Property consultant sees CBDs luring investors

Business Mirror by Dennis Estopace, 09-05-2014

WITH a "very positive" outlook for the Philippines property market, real-estate services firm KMC MAG Group said investors' focus will continue to be in properties within the commercial and business districts (CBD).

In its Midyear 2014 Report, the property consultant said, "investment activity is expected to stay robust, especially in the country's real-estate sector; demand for which will be driven by attractive yields posted across all property types."

"The leasing market, driven by the IT [Information Technology]-BPO [business-process outsourcing] sector, retains a positive atmosphere [while] the residential market continues to grow at a steady rate," the report said.

On the other hand, the current positive economic situation, leading to the rise in private domestic spending, is creating an opportune condition for the retail segment of the real estate sector, the report said. "Supported by growing arrivals, the favorable investment climate for the hotel sector remains, while the serviced office market remains strong as newly opened business centers are being leased out at a very rapid pace," the report added.

According to the 6-year-old company, approximately 140,000 square meters of office space in the CBDs is expected to be completed by the end of 2014.

And while BGC and Ortigas CBDs have turned their situation around-in 2013, both cities had low supply-the Makati CBD stock is expected to stagnate in the following years.

"Looking ahead, the strong leasing demand from the BPO sector will drive the market for the coming years. This is expected to result in higher rental and capital values in all real estate segments," KMC MAG said in its report.

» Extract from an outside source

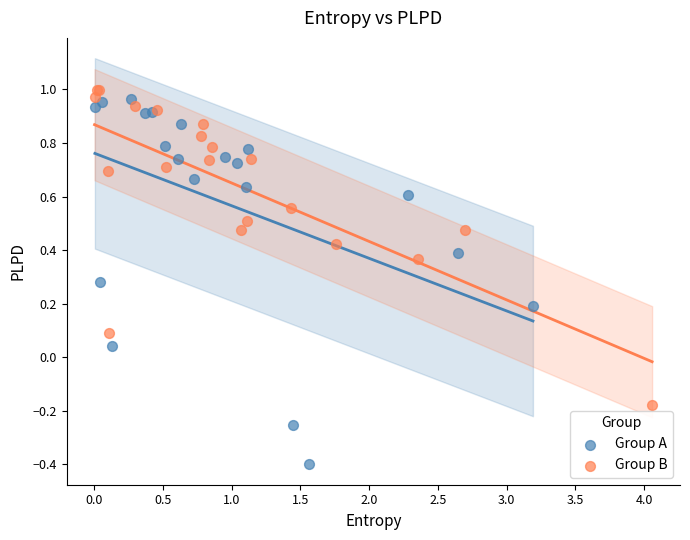

Which series contains the lowest Y value?

Group A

The company also "expects the Premium and Grade A office markets to sustain its current pace with rental rates and capital values both expected to increase 7 percent year-on-year (YoY)."

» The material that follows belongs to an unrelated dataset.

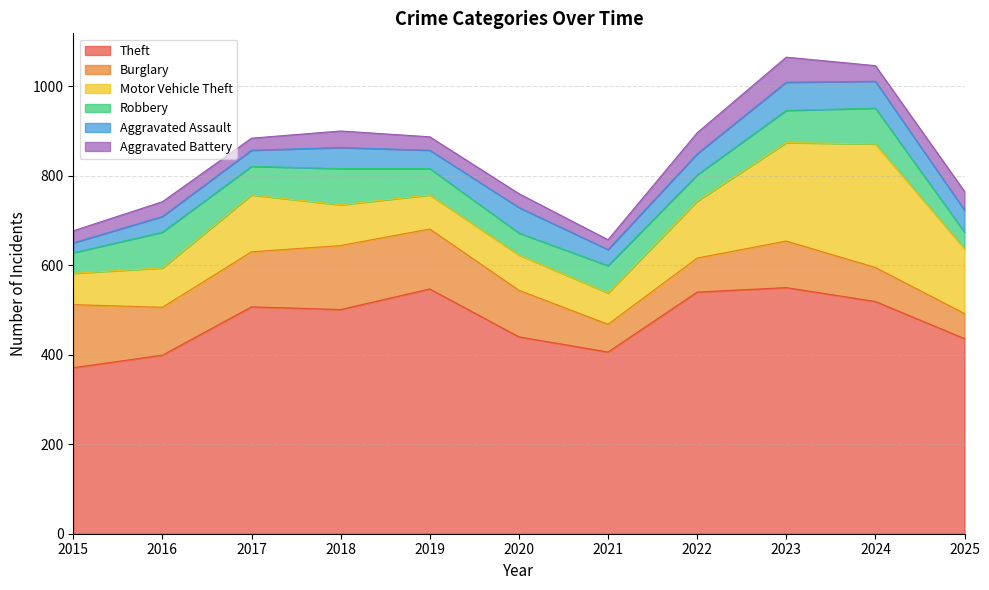

True or false: Burglary has a value of 155 at 2023.

False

"The residential market, meanwhile, is moving in a different direction." KMC MAG said it expects developers "will continue to actively launch their new projects, shifting focus from luxurious developments to lower to mid-end segments."

"Needless to say, only projects priced at reasonably affordable levels will enjoy higher take-up, as the target buyers are increasingly coming from the middle class." Small-sized apartments may become popular, according to KMC MAG, "and large-sized units may become the bane of developers."

"The high-end residential market will only have a modest growth as a result of a weakening demand from its target market." The company forecast rates to increase barely over inflation by another 3 percent to 5 percent YoY, "keeping the gross yield within the 8-percent to 10-percent spread." "Our positive outlook for the real estate sector also extends to Manila's retail market. We foresee that retail space in prime malls may hold opportunities for a rise in rental rate, as the larger population catchment will continue to provide strong retail sales."

KMC MAG added the retail market's "sustainable" development will justify the rental increase of 7 percent to 10 percent "as shopping center landlords are in a strong position to attract both existing retailers and new brands for market entry."